Terakhir, dengan lebih dari 85 persen dari bahan baku yang harus diimpor, harga lokal untuk bahan yang dibutuhkan dalam industri sabun dan deterjen berfluktuasi dengan kisaran lebih dari $ 250 seminggu. Ini membuat banyak produsen lokal harus berjuang beradaptasi dengan fluktuasi tersebut
Meskipun telah terjadi perbaikan tata kelola, Afrika masih menghadapi tingginya tingkat birokrasi dan korupsi. Kawasan ini juga memiliki defisit infrastruktur yang besar, khusus rendahnya kepadatan jalan/rel sehingga sulit untuk memindahkan barang. Sering terjadinya pemadaman listrik menambah beban bisnis dan distribusi di wilayah tersebut. Sebagian besar pemerintah Afrika telah mencatat ini dan memulai program ekspansi infrastruktur.
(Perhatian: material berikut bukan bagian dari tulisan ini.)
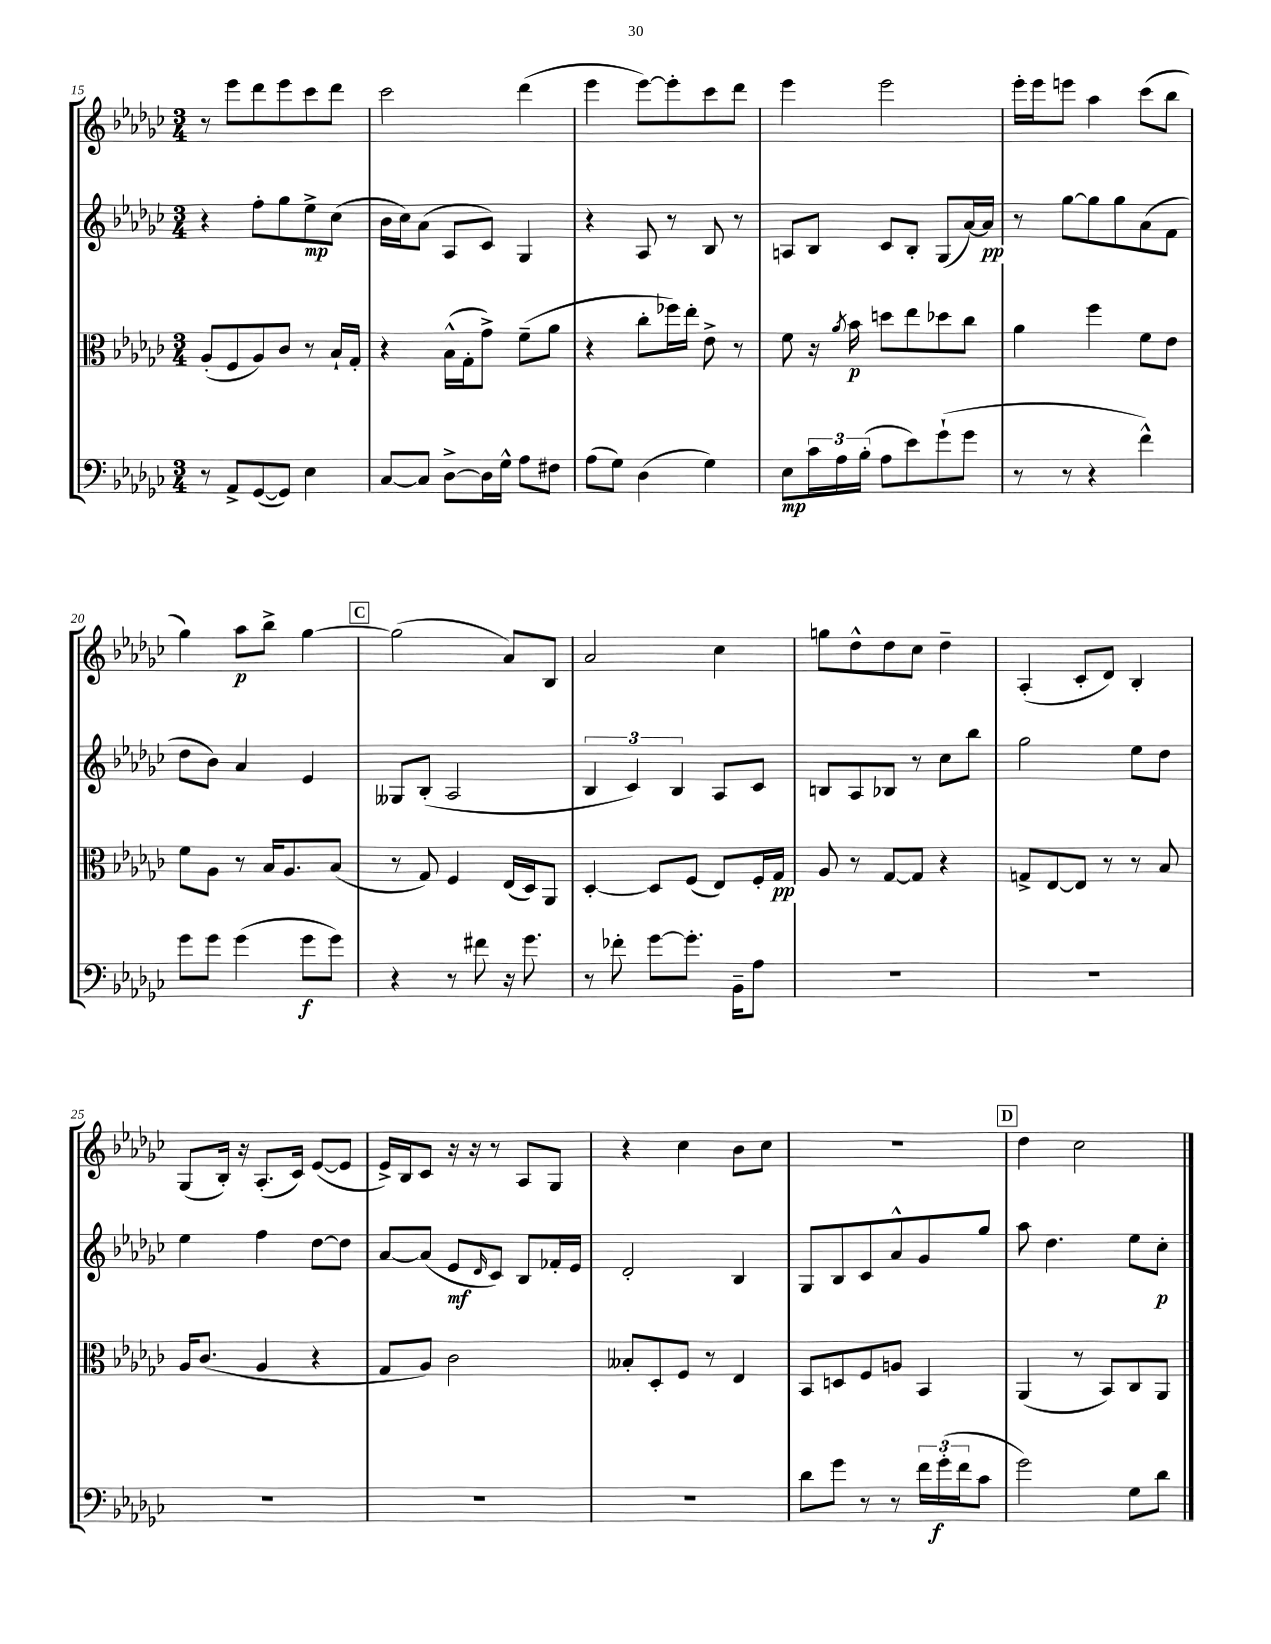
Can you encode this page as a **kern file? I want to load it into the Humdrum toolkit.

Penilaian Bank Dunia tentang kemudahan berbisnis masih memasukkan negara-negara Afrika di peringkat yang paling buruk. Hal ini dapat diterjemahkan ke dalam biaya yang lebih tinggi untuk melakukan bisnis dan keengganan perusahaan untuk melakukan bisnis di Afrika dibandingkan bagian lain dari dunia. Kurangnya keterampilan dan pengalaman para manajer tingkat menengah atau senior juga menjadi masalah. Ini menjadi tantangan bagi perusahaan FMCG ketika harus menyusun strateginya. Dengan semakin banyaknya perusahaan yang memasuki pasar, persaingan untuk mendapatkan tenaga berbakat juga memanas.
Sifat distribusi ritel di Afrika juga berbeda. Mayoritas retail terdiri dari pedagang informal dan kecil. Di Nigeria misalnya, pedagang independen mencapai 50% dari pasar ritel. Tantangan distribusi juga merupakan faktor di sisi input karena seringnya ketidakpastian sekitar pasokan dan variabilitas dalam kualitas bahan baku. Karena itu, perusahaan harus fokus pada pembangunan hubungan pemasok yang kuat atau bahkan melakukan integrasi vertikal dalam rangka membangun rantai pasokan yang lebih kuat.